═════ SUPPLIED RECORDS

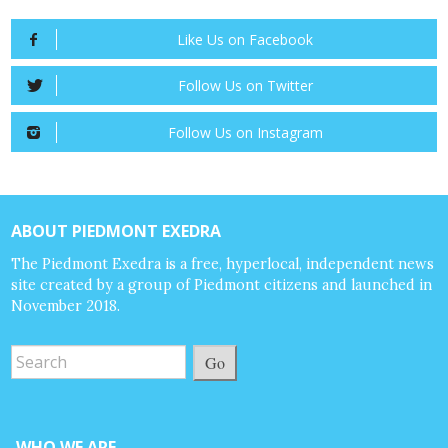
Like Us on Facebook
Follow Us on Twitter
Follow Us on Instagram
ABOUT PIEDMONT EXEDRA
The Piedmont Exedra is a free, hyperlocal, independent news
site created by a group of Piedmont citizens and launched in
November 2018.
Go
WHO WE ARE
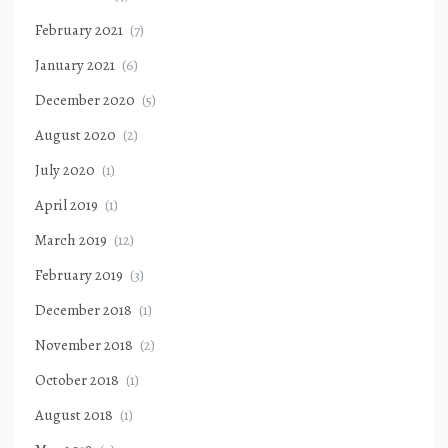
February 2021
(7)
January 2021
(6)
December 2020
(5)
August 2020
(2)
July 2020
(1)
April 2019
(1)
March 2019
(12)
February 2019
(3)
December 2018
(1)
November 2018
(2)
October 2018
(1)
August 2018
(1)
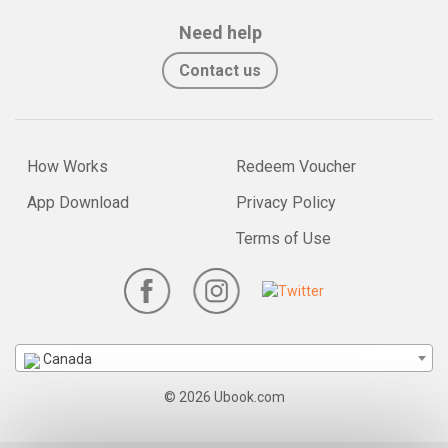
Need help
Contact us
How Works
Redeem Voucher
App Download
Privacy Policy
Terms of Use
Canada
© 2026 Ubook.com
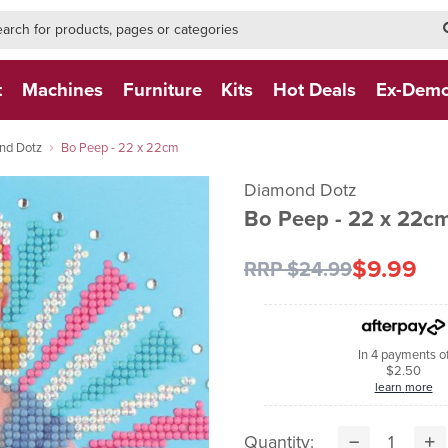
h-form-new
h (NEW)
t
Machines
Furniture
Kits
Hot Deals
Ex-Dem
nd Dotz
Bo Peep - 22 x 22cm
Diamond Dotz
Bo Peep - 22 x 22c
$9.99
RRP $24.99
In 4 payments o
$2.50
learn more
Quantity:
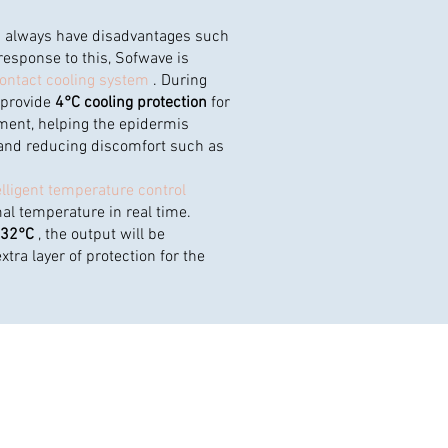
es always have disadvantages such
response to this, Sofwave is
ontact cooling system
. During
 provide
4°C cooling protection
for
tment, helping the epidermis
and reducing discomfort such as
elligent temperature control
al temperature in real time.
>32°C
, the output will be
tra layer of protection for the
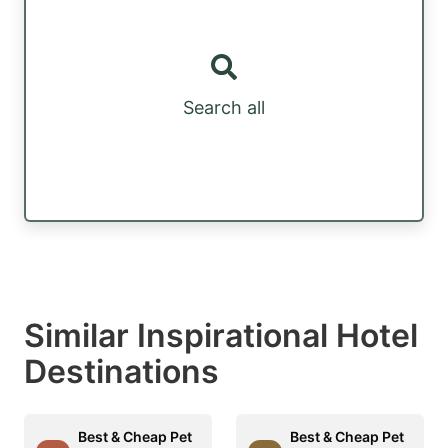
Search all
Similar Inspirational Hotel
Destinations
Best & Cheap Pet
Best & Cheap Pet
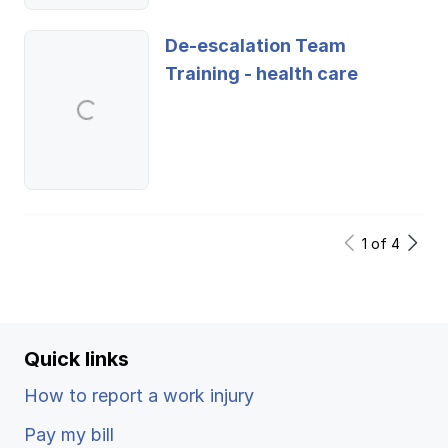
De-escalation Team
Training - health care
1
of
4
Quick links
How to report a work injury
Pay my bill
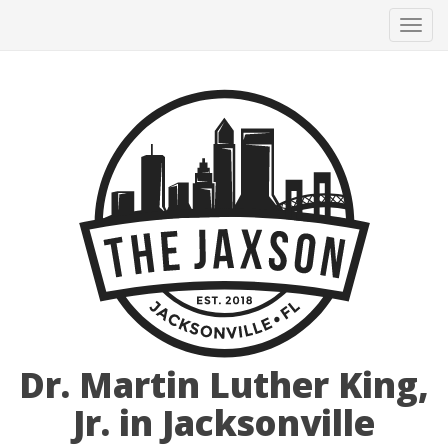
Tog
navi
Dr. Martin Luther King,
Jr. in Jacksonville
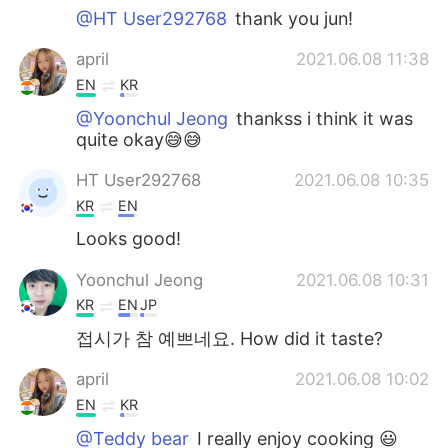
@HT User292768
thank you jun!
april
2021.06.08 11:38
EN
KR
@Yoonchul Jeong
thankss i think it was
quite okay😅😅
HT User292768
2021.06.08 10:35
KR
EN
Looks good!
Yoonchul Jeong
2021.06.08 10:31
KR
EN
JP
접시가 참 예쁘네요. How did it taste?
april
2021.06.08 10:02
EN
KR
@Teddy bear
I really enjoy cooking 😃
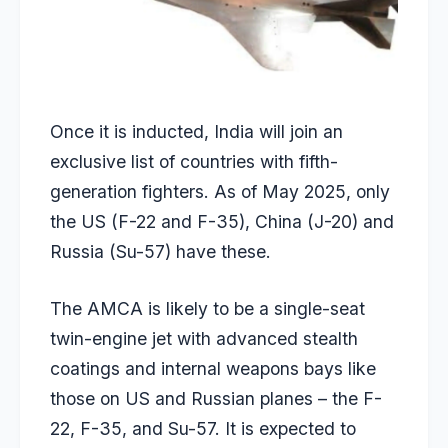
Once it is inducted, India will join an
exclusive list of countries with fifth-
generation fighters. As of May 2025, only
the US (F-22 and F-35), China (J-20) and
Russia (Su-57) have these.
The AMCA is likely to be a single-seat
twin-engine jet with advanced stealth
coatings and internal weapons bays like
those on US and Russian planes – the F-
22, F-35, and Su-57. It is expected to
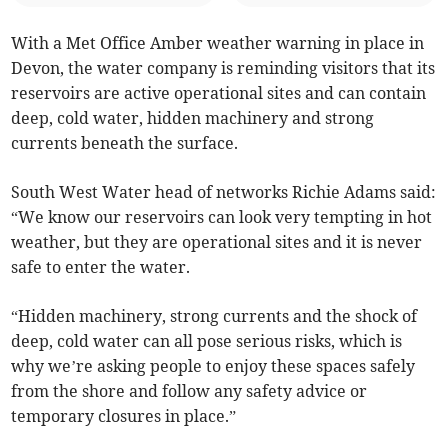
With a Met Office Amber weather warning in place in
Devon, the water company is reminding visitors that its
reservoirs are active operational sites and can contain
deep, cold water, hidden machinery and strong
currents beneath the surface.
South West Water head of networks Richie Adams said:
“We know our reservoirs can look very tempting in hot
weather, but they are operational sites and it is never
safe to enter the water.
“Hidden machinery, strong currents and the shock of
deep, cold water can all pose serious risks, which is
why we’re asking people to enjoy these spaces safely
from the shore and follow any safety advice or
temporary closures in place.”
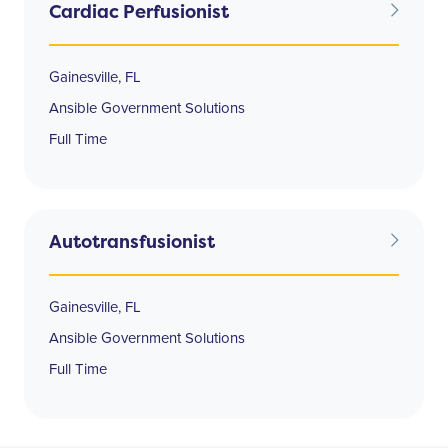
Cardiac Perfusionist
Gainesville, FL
Ansible Government Solutions
Full Time
Autotransfusionist
Gainesville, FL
Ansible Government Solutions
Full Time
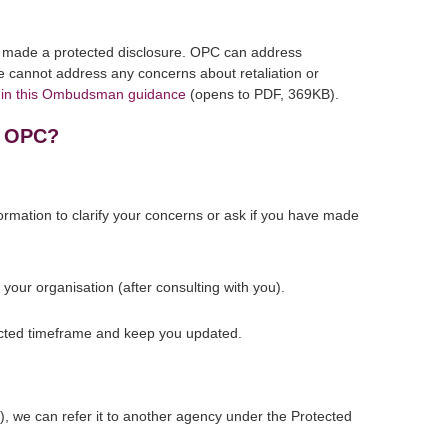
ve made a protected disclosure. OPC can address
e cannot address any concerns about retaliation or
s in this Ombudsman guidance
(opens to PDF, 369KB).
o OPC?
rmation to clarify your concerns or ask if you have made
your organisation (after consulting with you).
xpected timeframe and keep you updated.
re), we can refer it to another agency under the Protected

══════════

TASK
The lines from the start of the records above through the line that holds "Quick links" are to be copied exactly, both ends included, and no pictures are to be copied.

SOLUTION
Like Us on Facebook
Follow Us on Twitter
Follow Us on Instagram
ABOUT PIEDMONT EXEDRA
The Piedmont Exedra is a free, hyperlocal, independent news
site created by a group of Piedmont citizens and launched in
November 2018.
Go
WHO WE ARE
February 2021
(7)
January 2021
(6)
December 2020
(5)
August 2020
(2)
July 2020
(1)
April 2019
(1)
March 2019
(12)
February 2019
(3)
December 2018
(1)
November 2018
(2)
October 2018
(1)
August 2018
(1)
Need help
Contact us
How Works
Redeem Voucher
App Download
Privacy Policy
Terms of Use
Canada
© 2026 Ubook.com
h-form-new
h (NEW)
t
Machines
Furniture
Kits
Hot Deals
Ex-Dem
nd Dotz
Bo Peep - 22 x 22cm
Diamond Dotz
Bo Peep - 22 x 22c
$9.99
RRP $24.99
In 4 payments o
$2.50
learn more
Quantity:
es always have disadvantages such
response to this, Sofwave is
ontact cooling system
. During
 provide
4°C cooling protection
for
tment, helping the epidermis
and reducing discomfort such as
elligent temperature control
al temperature in real time.
>32°C
, the output will be
tra layer of protection for the
Search all
Similar Inspirational Hotel
Destinations
Best & Cheap Pet
Best & Cheap Pet
De-escalation Team
Training - health care
1
of
4
Quick links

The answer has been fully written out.